Task to carry out: Copy all the lines of the data that include the word "Kagata".

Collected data
BEGIN
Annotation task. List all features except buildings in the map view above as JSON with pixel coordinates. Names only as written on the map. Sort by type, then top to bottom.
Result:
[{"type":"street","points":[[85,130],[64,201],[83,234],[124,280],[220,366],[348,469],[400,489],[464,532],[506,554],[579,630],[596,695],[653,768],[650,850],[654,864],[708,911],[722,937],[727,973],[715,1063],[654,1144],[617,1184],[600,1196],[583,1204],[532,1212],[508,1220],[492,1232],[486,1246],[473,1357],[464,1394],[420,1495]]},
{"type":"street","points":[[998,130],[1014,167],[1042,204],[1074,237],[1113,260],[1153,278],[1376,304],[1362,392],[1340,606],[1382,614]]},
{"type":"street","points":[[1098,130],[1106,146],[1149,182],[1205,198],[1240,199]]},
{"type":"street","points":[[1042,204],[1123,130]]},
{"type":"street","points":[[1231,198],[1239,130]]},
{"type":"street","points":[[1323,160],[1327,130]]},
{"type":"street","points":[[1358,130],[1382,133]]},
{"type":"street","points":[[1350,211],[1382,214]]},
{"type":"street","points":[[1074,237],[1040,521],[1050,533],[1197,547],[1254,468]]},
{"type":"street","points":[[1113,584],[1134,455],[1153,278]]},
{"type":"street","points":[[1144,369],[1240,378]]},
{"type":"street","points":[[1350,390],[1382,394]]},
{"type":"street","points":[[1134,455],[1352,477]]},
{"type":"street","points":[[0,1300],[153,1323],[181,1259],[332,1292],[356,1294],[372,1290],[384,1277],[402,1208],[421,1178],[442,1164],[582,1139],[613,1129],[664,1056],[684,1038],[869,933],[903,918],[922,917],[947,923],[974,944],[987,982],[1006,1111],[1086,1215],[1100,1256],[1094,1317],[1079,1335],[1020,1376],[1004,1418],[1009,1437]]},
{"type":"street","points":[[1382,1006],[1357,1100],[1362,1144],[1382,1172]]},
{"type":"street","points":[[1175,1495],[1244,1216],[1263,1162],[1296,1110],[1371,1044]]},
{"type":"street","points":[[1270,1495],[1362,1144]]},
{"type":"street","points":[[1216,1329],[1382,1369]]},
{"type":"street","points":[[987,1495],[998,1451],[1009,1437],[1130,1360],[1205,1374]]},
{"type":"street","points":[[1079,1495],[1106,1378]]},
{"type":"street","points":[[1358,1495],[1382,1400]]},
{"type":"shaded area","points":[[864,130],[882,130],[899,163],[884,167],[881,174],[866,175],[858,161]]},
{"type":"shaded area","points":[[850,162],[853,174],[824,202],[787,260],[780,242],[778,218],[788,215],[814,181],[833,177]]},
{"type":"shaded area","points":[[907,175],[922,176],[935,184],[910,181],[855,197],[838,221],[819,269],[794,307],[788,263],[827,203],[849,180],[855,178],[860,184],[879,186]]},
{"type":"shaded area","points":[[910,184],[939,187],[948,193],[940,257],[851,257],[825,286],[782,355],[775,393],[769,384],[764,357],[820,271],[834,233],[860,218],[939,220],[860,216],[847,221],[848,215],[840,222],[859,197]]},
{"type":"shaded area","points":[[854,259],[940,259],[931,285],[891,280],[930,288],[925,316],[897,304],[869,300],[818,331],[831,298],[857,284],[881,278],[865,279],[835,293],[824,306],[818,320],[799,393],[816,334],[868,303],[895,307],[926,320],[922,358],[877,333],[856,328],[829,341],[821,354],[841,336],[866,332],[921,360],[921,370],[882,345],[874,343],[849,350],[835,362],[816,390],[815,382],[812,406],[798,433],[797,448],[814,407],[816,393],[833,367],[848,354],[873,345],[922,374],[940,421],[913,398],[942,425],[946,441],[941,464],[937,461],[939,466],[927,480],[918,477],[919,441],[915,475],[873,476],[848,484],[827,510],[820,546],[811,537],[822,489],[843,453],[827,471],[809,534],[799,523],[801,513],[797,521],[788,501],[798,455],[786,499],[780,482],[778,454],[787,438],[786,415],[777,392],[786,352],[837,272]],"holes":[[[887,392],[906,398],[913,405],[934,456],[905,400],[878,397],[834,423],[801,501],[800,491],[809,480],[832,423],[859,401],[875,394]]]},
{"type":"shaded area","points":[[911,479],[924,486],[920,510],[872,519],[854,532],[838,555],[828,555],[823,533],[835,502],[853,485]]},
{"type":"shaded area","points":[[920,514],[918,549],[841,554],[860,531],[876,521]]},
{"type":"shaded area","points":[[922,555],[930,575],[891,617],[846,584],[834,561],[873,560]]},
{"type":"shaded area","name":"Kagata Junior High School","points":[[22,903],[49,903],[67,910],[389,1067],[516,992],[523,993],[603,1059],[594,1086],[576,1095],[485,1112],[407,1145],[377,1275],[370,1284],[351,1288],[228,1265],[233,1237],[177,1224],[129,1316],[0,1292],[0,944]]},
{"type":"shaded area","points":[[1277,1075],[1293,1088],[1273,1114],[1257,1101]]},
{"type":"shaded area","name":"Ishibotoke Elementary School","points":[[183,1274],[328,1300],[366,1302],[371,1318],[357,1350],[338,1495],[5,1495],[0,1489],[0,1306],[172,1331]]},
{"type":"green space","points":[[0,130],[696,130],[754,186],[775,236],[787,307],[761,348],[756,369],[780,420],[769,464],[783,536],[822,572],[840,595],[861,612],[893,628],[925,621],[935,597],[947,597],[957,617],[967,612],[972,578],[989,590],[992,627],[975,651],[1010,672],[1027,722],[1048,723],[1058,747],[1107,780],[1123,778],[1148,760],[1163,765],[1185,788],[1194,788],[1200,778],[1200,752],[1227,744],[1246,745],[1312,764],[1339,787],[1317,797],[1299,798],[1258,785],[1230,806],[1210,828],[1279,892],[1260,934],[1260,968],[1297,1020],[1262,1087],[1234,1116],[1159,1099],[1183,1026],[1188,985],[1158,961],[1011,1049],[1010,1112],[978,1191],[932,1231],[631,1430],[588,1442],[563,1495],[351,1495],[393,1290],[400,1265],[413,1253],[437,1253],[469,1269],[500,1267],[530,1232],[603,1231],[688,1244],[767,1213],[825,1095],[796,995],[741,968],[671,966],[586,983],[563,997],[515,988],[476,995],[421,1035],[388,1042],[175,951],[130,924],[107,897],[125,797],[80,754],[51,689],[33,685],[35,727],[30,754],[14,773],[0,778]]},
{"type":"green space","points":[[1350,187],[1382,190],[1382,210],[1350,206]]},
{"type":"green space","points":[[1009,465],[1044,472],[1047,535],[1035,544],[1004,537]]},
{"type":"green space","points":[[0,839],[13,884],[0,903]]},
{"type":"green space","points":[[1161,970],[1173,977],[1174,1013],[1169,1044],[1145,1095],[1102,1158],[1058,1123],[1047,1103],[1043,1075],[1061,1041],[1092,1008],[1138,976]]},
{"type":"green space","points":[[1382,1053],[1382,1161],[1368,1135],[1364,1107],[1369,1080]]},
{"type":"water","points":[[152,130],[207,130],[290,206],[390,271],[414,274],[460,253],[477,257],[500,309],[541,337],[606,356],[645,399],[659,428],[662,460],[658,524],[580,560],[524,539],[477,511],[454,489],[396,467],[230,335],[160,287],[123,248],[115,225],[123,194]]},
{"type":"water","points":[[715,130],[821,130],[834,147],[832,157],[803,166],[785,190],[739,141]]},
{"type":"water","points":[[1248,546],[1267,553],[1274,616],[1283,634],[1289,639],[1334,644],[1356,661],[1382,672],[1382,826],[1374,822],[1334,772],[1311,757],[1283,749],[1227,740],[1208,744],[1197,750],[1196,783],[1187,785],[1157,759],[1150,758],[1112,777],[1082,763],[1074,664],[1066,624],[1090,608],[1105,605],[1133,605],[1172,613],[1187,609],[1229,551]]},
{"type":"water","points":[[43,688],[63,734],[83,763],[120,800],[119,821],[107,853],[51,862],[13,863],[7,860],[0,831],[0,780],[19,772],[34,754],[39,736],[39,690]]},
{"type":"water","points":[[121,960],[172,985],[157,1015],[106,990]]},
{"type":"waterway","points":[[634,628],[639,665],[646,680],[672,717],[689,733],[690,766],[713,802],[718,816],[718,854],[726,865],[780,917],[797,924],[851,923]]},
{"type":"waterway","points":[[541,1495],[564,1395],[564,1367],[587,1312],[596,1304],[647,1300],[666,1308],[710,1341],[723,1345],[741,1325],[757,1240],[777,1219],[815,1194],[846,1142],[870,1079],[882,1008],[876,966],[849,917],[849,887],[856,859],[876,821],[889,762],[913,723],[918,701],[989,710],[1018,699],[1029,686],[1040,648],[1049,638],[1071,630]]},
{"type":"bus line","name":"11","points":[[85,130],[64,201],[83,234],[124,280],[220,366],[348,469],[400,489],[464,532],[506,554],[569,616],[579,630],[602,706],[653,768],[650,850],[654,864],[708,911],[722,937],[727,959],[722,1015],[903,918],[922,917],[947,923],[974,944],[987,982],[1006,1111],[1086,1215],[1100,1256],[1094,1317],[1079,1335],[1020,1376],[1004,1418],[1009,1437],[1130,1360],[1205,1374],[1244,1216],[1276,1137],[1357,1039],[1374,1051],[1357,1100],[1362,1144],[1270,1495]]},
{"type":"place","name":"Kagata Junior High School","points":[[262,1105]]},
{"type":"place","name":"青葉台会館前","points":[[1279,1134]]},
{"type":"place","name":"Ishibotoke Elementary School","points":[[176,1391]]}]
END
Written reply:
{"type":"shaded area","name":"Kagata Junior High School","points":[[22,903],[49,903],[67,910],[389,1067],[516,992],[523,993],[603,1059],[594,1086],[576,1095],[485,1112],[407,1145],[377,1275],[370,1284],[351,1288],[228,1265],[233,1237],[177,1224],[129,1316],[0,1292],[0,944]]},
{"type":"place","name":"Kagata Junior High School","points":[[262,1105]]},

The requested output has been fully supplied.